* START DATASET RECORDS *
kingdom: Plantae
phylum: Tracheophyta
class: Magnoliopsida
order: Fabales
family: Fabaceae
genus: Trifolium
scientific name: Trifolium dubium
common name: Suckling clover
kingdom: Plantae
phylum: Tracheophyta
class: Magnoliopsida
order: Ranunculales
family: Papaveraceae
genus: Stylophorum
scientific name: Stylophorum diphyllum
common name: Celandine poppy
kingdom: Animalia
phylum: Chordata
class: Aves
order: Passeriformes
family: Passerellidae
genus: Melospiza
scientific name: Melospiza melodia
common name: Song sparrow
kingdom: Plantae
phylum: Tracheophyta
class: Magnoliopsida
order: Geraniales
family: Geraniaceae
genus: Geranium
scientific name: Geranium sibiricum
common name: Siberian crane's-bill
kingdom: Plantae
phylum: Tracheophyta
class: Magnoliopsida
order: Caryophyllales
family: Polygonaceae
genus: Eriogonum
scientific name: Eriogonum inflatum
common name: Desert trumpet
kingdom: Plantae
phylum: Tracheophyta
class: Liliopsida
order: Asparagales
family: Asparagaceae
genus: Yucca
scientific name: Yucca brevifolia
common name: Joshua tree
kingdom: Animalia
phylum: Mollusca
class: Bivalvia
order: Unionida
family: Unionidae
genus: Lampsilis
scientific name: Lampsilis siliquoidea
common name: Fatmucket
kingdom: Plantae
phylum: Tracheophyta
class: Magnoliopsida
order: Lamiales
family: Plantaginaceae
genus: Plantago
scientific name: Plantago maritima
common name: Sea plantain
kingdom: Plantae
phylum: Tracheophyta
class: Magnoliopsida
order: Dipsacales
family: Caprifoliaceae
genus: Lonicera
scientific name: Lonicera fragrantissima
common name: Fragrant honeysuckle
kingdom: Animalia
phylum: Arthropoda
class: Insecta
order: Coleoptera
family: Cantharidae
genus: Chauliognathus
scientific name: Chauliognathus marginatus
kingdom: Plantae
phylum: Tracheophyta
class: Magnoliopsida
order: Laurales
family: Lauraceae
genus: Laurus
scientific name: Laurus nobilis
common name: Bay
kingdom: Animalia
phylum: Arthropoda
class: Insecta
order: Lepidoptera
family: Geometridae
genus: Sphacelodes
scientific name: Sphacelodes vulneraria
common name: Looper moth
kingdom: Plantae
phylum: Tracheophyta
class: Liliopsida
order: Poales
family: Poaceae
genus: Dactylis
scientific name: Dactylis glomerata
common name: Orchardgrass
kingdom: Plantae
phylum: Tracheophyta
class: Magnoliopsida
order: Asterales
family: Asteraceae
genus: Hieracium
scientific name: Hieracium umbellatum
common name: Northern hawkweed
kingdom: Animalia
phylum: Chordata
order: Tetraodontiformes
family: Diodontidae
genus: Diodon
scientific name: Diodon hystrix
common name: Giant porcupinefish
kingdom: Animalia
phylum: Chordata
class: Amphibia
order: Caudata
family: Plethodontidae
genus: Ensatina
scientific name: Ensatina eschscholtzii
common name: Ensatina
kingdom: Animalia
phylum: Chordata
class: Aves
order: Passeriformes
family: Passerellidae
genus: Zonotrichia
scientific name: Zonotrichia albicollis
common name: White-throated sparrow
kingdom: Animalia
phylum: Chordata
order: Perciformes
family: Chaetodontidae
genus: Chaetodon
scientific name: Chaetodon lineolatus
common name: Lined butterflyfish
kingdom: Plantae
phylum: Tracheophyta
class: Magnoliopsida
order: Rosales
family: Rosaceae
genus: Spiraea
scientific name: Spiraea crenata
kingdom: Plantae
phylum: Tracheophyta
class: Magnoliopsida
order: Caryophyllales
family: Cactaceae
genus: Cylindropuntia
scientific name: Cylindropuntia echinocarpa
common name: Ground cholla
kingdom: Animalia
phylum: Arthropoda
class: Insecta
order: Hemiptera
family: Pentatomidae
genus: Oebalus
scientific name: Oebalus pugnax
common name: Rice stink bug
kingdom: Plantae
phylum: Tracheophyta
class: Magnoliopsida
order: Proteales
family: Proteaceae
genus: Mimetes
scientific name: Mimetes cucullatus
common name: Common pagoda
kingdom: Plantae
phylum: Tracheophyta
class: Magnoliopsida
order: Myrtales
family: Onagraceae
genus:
* END DATASET RECORDS *
• **YOUR GOAL**: Reproduce the records above without any change, from the line with "family: Plethodontidae" up to and including the line with "scientific name: Cylindropuntia echinocarpa".

• **FULL SOLUTION**:
family: Plethodontidae
genus: Ensatina
scientific name: Ensatina eschscholtzii
common name: Ensatina
kingdom: Animalia
phylum: Chordata
class: Aves
order: Passeriformes
family: Passerellidae
genus: Zonotrichia
scientific name: Zonotrichia albicollis
common name: White-throated sparrow
kingdom: Animalia
phylum: Chordata
order: Perciformes
family: Chaetodontidae
genus: Chaetodon
scientific name: Chaetodon lineolatus
common name: Lined butterflyfish
kingdom: Plantae
phylum: Tracheophyta
class: Magnoliopsida
order: Rosales
family: Rosaceae
genus: Spiraea
scientific name: Spiraea crenata
kingdom: Plantae
phylum: Tracheophyta
class: Magnoliopsida
order: Caryophyllales
family: Cactaceae
genus: Cylindropuntia
scientific name: Cylindropuntia echinocarpa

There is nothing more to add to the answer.